• Exercise directions:
Among the entries below, copy every line that carries the word "down".

• Data to process:
——————————
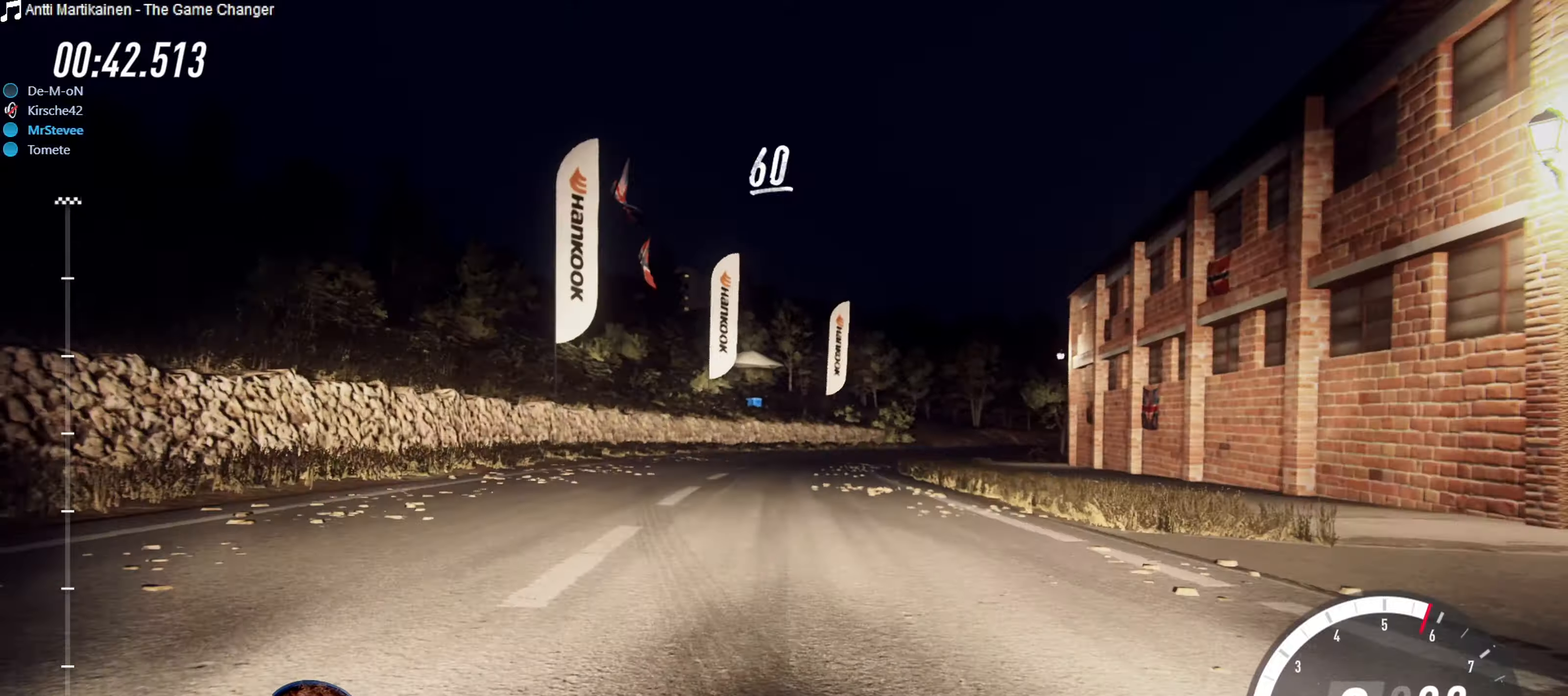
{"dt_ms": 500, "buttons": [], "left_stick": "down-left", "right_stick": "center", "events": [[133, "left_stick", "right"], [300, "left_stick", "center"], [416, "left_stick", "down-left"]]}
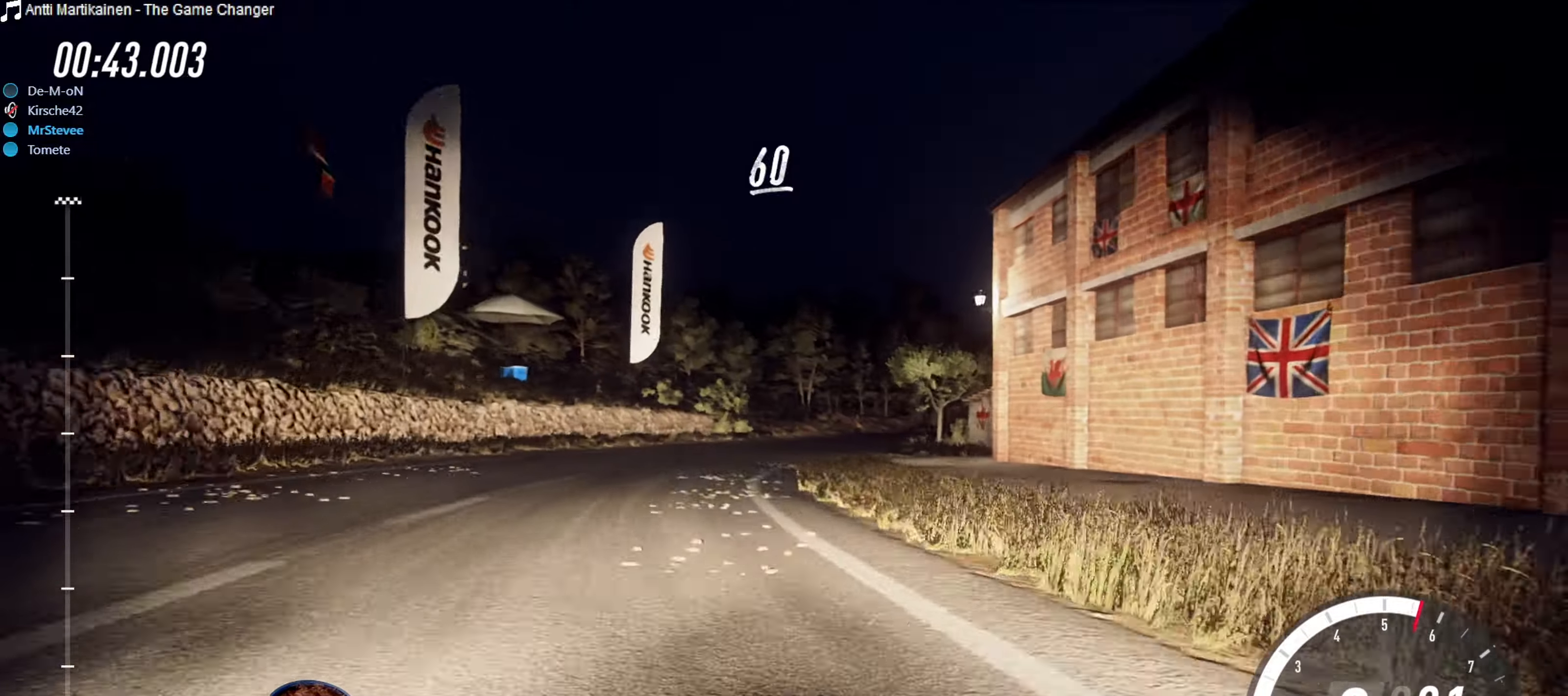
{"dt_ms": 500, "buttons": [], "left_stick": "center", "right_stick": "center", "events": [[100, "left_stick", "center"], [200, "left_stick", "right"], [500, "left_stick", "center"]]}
——————————
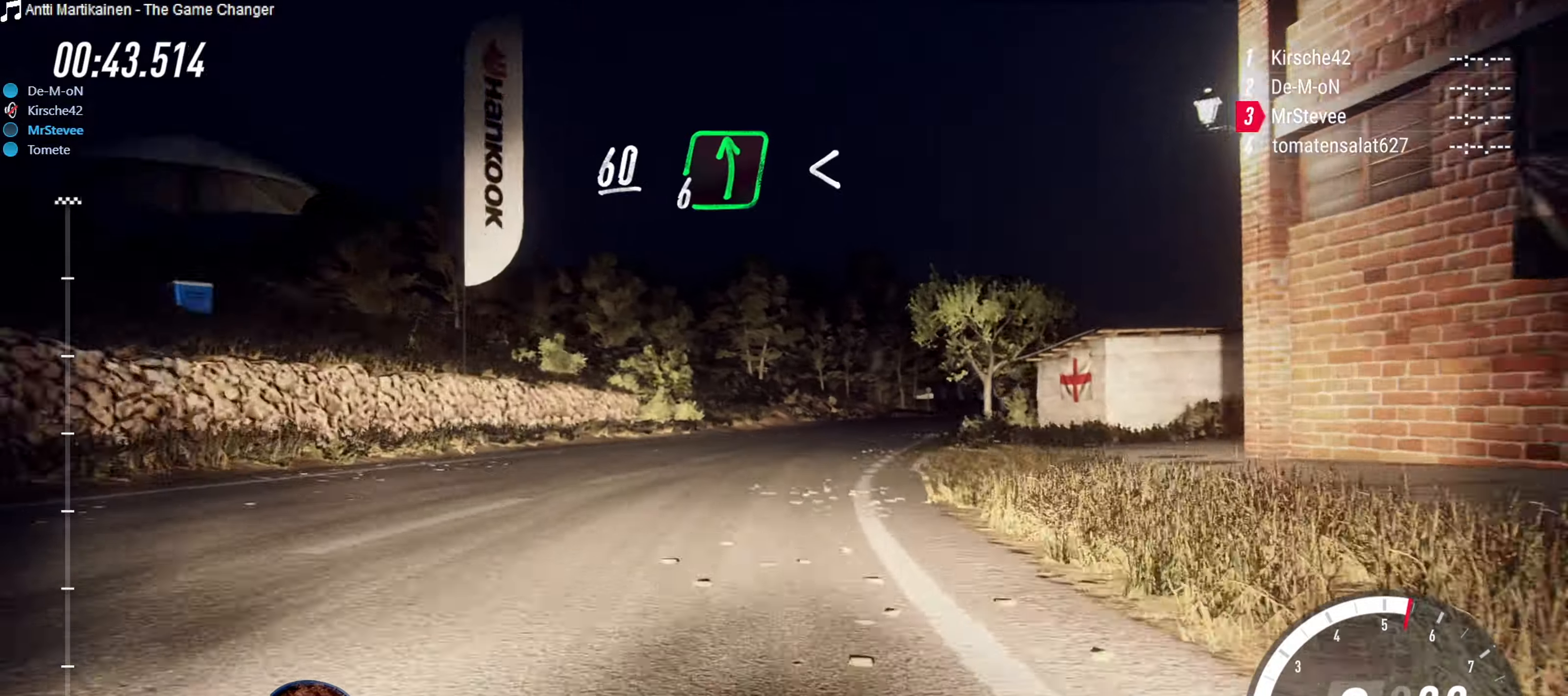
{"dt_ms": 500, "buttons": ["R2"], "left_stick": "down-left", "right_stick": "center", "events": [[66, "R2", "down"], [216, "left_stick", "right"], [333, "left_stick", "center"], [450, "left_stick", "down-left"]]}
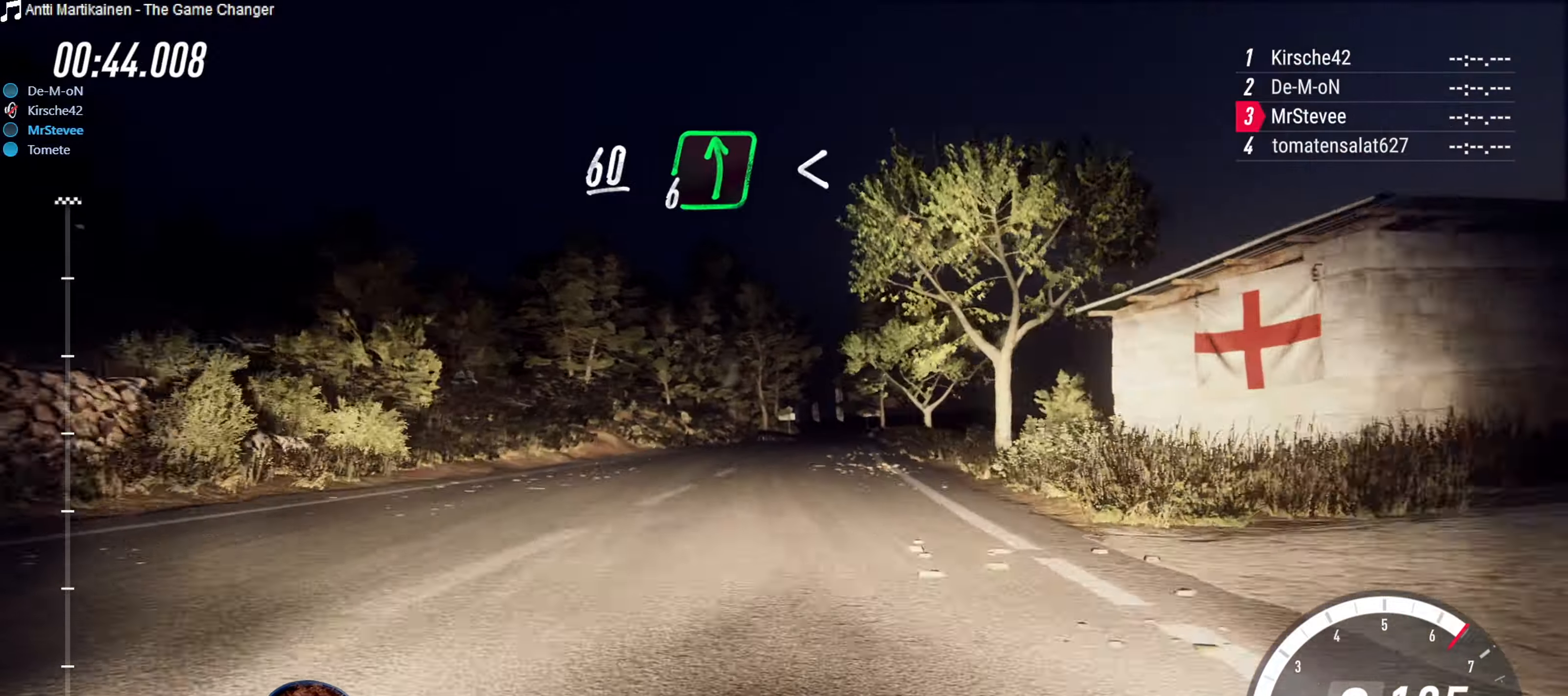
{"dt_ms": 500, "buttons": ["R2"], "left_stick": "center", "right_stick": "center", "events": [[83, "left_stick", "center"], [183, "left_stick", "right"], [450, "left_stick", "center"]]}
——————————
• Solved exercise:
{"dt_ms": 500, "buttons": [], "left_stick": "down-left", "right_stick": "center", "events": [[133, "left_stick", "right"], [300, "left_stick", "center"], [416, "left_stick", "down-left"]]}
{"dt_ms": 500, "buttons": ["R2"], "left_stick": "down-left", "right_stick": "center", "events": [[66, "R2", "down"], [216, "left_stick", "right"], [333, "left_stick", "center"], [450, "left_stick", "down-left"]]}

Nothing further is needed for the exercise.